8 oz goat cheese, slightly softened
1/2 tsp fresh sage, chopped
1/2 tsp fresh marjoram, chopped
1/2 tsp fresh thyme, chopped
1/2 tsp fresh rosemary
1 chopped whole, boneless, skinless all natural chicken breast, split and trimmed (1 to 11/2 lbs)
salt and pepper
4 prosciutto slices, sliced thin
½ cup all-purpose flour
2 eggs, beaten
1 ½ cup panko bread crumbs
4 Tbsp olive oil

Serves 4    Hands-on time: 75 minutes    Total time: 1 hour, 75minutes

Preheat oven to 350°F. In a small mixing bowl mix goat cheese and herbs together, set aside.
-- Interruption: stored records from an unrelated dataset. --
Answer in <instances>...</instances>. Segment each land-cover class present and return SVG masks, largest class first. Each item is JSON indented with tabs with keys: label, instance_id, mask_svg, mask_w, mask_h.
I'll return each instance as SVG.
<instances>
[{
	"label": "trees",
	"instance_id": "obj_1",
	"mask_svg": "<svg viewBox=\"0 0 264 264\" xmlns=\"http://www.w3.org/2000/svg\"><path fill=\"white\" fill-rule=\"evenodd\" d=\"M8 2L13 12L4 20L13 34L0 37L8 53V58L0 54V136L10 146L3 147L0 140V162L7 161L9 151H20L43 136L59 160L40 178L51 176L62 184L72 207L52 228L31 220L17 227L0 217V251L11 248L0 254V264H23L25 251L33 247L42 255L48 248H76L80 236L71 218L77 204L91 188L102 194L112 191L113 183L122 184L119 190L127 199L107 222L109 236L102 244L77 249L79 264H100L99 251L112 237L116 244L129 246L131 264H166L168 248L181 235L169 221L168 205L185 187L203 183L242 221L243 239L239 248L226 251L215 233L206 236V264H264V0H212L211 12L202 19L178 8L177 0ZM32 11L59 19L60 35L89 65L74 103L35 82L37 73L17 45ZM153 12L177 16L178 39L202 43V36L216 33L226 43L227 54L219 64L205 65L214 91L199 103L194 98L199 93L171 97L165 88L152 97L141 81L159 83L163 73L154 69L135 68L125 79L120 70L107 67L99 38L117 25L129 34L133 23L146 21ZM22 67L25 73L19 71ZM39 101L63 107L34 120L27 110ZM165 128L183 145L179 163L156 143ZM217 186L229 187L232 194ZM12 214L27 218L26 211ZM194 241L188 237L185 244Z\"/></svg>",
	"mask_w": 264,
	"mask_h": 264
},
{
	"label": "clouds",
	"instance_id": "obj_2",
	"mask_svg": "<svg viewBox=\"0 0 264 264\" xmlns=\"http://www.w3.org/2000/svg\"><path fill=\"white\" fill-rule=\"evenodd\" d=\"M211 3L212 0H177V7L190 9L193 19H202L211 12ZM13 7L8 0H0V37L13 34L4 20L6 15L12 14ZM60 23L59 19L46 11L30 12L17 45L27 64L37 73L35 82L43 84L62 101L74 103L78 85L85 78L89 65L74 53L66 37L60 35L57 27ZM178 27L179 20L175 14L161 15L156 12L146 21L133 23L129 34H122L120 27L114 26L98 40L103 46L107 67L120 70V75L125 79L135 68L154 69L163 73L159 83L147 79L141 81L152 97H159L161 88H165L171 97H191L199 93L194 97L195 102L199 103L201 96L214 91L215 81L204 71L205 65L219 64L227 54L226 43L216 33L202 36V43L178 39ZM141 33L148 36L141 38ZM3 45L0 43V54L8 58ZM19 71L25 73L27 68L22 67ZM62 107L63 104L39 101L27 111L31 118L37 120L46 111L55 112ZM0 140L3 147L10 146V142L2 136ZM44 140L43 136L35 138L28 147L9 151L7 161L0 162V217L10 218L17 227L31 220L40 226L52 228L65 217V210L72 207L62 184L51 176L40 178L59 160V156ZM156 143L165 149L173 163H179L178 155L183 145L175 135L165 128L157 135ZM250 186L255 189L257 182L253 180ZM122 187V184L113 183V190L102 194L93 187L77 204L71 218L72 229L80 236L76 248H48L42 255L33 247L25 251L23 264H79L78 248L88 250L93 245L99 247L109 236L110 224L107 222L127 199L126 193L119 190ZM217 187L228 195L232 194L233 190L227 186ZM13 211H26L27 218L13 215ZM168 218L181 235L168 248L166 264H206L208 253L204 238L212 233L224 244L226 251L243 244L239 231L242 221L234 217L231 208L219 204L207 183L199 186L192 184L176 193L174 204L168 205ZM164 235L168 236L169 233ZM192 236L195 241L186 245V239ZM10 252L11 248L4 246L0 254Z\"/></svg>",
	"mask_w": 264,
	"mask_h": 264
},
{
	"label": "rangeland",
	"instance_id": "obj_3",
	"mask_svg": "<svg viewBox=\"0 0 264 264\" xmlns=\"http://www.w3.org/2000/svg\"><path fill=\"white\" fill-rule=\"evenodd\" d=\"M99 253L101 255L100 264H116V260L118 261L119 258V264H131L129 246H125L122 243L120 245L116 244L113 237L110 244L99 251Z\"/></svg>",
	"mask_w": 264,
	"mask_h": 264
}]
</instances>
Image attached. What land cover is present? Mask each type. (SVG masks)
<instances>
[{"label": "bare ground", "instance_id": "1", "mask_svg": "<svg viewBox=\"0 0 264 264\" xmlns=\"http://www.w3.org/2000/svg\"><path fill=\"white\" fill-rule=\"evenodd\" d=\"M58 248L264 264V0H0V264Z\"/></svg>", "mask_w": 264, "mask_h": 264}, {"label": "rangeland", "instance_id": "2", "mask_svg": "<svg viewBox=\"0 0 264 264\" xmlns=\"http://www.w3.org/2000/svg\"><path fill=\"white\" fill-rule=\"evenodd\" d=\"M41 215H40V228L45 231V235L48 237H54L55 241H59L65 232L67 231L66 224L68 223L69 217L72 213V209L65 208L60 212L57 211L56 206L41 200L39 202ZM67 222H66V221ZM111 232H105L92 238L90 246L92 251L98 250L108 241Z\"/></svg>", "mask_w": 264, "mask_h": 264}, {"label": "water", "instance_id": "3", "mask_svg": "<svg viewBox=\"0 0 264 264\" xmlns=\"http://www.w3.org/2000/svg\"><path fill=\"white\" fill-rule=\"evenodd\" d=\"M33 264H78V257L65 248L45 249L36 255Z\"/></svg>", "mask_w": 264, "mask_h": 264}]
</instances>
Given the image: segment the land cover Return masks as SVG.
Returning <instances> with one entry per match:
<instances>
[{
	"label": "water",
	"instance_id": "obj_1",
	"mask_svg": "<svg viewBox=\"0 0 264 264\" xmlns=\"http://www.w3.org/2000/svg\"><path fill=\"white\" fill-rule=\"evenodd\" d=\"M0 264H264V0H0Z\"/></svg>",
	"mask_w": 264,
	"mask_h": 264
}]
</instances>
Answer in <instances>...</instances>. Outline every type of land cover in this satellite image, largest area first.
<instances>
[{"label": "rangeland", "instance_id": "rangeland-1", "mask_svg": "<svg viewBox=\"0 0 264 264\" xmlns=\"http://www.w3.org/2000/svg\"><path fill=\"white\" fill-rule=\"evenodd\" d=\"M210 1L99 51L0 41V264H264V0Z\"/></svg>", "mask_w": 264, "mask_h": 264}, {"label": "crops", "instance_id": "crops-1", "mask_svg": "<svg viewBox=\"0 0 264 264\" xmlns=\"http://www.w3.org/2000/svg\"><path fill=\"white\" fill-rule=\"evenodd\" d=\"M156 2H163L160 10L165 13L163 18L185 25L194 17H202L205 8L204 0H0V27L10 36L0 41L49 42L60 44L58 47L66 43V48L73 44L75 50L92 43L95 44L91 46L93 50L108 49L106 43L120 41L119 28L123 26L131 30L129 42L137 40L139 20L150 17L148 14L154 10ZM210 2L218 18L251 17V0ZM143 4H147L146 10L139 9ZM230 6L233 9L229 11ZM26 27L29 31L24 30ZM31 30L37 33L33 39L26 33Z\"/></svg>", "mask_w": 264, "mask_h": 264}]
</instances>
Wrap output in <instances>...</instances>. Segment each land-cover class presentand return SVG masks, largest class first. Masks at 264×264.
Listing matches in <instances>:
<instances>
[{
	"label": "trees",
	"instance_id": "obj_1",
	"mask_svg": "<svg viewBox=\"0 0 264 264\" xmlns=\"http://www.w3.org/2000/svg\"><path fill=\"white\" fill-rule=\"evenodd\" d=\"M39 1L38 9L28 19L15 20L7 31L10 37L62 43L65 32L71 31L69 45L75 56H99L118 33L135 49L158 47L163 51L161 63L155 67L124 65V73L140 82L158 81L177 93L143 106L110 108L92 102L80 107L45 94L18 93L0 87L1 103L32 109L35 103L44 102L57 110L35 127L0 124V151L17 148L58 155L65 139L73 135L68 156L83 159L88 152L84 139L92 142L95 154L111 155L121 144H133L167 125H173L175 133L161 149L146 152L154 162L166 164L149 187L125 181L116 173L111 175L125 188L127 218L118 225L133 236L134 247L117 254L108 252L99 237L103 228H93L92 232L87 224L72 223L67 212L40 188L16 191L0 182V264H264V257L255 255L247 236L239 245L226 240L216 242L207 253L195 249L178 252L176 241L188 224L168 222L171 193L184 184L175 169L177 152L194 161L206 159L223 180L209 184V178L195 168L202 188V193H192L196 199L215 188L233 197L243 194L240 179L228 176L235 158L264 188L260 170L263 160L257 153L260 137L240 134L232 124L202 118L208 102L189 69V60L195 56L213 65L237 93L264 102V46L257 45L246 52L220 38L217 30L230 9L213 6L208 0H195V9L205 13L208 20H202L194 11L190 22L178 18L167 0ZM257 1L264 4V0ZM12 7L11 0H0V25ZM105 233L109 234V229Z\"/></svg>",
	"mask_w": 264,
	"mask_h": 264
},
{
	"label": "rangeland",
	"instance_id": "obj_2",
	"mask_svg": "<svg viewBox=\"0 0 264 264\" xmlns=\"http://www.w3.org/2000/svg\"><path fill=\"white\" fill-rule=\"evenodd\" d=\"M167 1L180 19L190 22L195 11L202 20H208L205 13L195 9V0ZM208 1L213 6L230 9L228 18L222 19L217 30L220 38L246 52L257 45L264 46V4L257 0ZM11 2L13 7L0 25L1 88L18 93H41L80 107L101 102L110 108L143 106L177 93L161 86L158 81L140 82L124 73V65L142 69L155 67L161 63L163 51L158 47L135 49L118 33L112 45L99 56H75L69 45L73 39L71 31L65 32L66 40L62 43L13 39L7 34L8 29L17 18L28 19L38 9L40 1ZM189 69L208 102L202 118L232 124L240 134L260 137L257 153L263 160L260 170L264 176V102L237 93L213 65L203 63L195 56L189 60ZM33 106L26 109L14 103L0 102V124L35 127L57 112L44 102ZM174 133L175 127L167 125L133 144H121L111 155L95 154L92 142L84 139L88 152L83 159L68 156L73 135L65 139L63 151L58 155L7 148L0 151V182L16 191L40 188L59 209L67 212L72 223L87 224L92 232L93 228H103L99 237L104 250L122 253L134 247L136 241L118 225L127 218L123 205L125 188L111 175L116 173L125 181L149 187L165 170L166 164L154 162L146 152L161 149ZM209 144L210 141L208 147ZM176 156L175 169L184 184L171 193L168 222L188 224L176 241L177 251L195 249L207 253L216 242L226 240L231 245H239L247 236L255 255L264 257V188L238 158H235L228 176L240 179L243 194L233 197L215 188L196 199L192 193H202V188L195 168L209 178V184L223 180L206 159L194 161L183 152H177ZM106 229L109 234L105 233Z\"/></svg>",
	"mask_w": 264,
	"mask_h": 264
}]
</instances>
Pound chicken breast to 1/4-inch thickness. Season with salt and pepper. Place 2 slices of prosciutto on each breast. Divide goat cheese mixture in half and spread on each breast. Roll up each breast and tuck in ends to secure cheese (use toothpicks if necessary). Dredge chicken roll-ups in flour (shake off excess), then in egg and then in panko bread crumbs. Heat olive oil in a medium skillet and lightly saute each side of roll-ups until lightly brown. Transfer to a baking sheet and bake for 20 minutes or until internal temperature reaches 165°F (juices should run clear) Remove toothpicks, if used, and cut each piece in half to serve.